Malawians were able to size up hopefuls competing in the May 20 elections in a first ever televised presidential debate. But four candidates, including President Joyce Banda and her chief rival, failed to turn up.
President Joyce Banda, who enters the election arena with her credibility seriously impaired by a huge corruption scandal, has decided to ignore the three presidential debates, the first of which was held on Tuesday (22.04.14).
She told the nation in a statement released by the ruling People's Party (PP) secretary general, Paul Maulidi, that "she could not attend those debates. This is a campaign period and she is busy reaching out to the people."
Her main rival Peter Mutharika of the former ruling Democratic Progressive Party (DPP) was also absent and has so far offered no explanation. Mutharika is the brother of former President Bingu wa Mutharika, who died of a heart attack in 2012.
'Lack of seriousness'
Joyce Banda become president in April 2012 after her predecessor President Bingu wa Mutharika (picture) died in office
Augustine Magolowondo is an analyst with the Netherlands Institute for Multiparty Democracy, based in Lilongwe. He told DW's Africalink show that the public mood was such in the country that people expected these two parties (PP and DDP) to take part in the debate. "It was also a disappointment to their supporters" and could have "a negative impact" on the parties' prospects at the polls, he said.
Malawians DW spoke to in Blantyre said Banda was showing "a lack of seriousness" by staying away from the debates. They were also "a missed opportunity" for those candidates who did not take part.
Two other candidates, Davis Katsonga of Chipani Cha Pfuko (CPP) and George Nnensa, leader of the Tisintha Alliance, were apparently prevented from attending by transport problems.
'Secure enough to hire people more competent than themselves'
Candidates who did take part were given time to explain to the electorate how they would revamp the economy. They also focused on the crucial agricultural sector, food security, mining and the separation of powers in the state.

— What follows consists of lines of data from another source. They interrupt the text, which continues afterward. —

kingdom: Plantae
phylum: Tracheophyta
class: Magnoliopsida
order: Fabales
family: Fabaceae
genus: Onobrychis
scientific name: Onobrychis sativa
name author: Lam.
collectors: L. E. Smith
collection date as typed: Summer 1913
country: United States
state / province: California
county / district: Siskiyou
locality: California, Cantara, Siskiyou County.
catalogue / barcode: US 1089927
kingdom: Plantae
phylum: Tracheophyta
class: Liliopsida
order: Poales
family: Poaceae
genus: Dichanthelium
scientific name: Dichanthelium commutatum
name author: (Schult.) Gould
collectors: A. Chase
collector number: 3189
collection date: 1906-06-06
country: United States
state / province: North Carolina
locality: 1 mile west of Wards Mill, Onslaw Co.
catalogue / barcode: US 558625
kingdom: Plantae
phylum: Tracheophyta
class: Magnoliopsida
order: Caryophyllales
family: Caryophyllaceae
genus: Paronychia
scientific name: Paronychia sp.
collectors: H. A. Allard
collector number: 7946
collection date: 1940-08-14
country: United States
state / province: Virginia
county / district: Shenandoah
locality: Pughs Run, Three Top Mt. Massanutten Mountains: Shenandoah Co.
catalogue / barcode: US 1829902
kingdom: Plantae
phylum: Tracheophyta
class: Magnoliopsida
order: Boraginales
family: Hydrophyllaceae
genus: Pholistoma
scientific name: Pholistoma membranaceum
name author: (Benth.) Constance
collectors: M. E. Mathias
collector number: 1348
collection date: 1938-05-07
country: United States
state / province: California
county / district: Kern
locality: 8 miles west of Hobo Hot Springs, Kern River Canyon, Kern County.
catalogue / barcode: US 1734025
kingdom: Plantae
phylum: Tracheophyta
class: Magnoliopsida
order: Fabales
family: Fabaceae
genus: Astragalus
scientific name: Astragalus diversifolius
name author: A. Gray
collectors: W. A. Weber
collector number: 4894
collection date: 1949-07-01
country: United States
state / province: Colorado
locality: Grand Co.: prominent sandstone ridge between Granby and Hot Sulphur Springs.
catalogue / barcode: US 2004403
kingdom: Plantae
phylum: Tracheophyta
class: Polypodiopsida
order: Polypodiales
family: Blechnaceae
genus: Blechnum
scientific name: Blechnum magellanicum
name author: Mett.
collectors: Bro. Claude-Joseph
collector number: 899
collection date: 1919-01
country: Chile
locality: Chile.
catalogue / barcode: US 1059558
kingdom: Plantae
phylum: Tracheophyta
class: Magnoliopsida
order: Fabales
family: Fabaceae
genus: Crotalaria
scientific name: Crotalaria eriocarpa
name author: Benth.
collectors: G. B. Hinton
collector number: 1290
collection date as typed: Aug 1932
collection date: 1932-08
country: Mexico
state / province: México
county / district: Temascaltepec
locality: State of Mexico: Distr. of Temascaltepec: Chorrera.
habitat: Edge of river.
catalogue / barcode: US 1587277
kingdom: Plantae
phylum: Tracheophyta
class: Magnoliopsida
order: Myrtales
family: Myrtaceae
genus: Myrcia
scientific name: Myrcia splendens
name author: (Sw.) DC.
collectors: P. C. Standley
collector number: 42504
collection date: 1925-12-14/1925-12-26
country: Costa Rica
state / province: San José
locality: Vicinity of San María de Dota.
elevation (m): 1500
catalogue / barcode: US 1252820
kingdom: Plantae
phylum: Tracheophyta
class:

Atupele Muluzi from the United Democratic Front (UDF) said Malawians were worried about the future and he believed "the solution was quality leadership." Helen Singh of the United Independent Party (UIP) bemoaned Malawi's lack of progress in improving the standard of living. "Poverty levels are very dirty and painful, but this nation is very rich and the rich resources of this nation are not used for development."
Education was discussed by the candidates in Malawi's first presidential debate
Earlier in the year Malawians took to the streets of Blantyre in anger at their government over one specific instance of wasted resources - the so-called Cashgate scandal which broke last year. A damning audit has since revealed that corrupt officials had stolen over $30 million (22 million euros) from state coffers - a huge sum for a country dependent on foreign aid.
Touching on the leadership theme - in the absence of President Joyce Banda - James Nyondo from the National Salvation Front (Nasaf) said he had encountered many educated and competent Malawians in international organizations, but when they returned home "their contribution is thwarted by insecure politicians. What Malawi needs is a man or woman secure enough to hire people more competent than themselves."
While following the debate Augustine Magolowondo said he was struck by the candidate of the United Democratic Front (Atupele Muluzi) "making himself ready to declare his assets well before the elections and calling on the other candidates to do likewise."
Malawians vote in presidential, parliamentary and local elections on May 20.
Asked whether the polls would bring change to Malawi, Magolowondo said "at the moment, it's too close to call."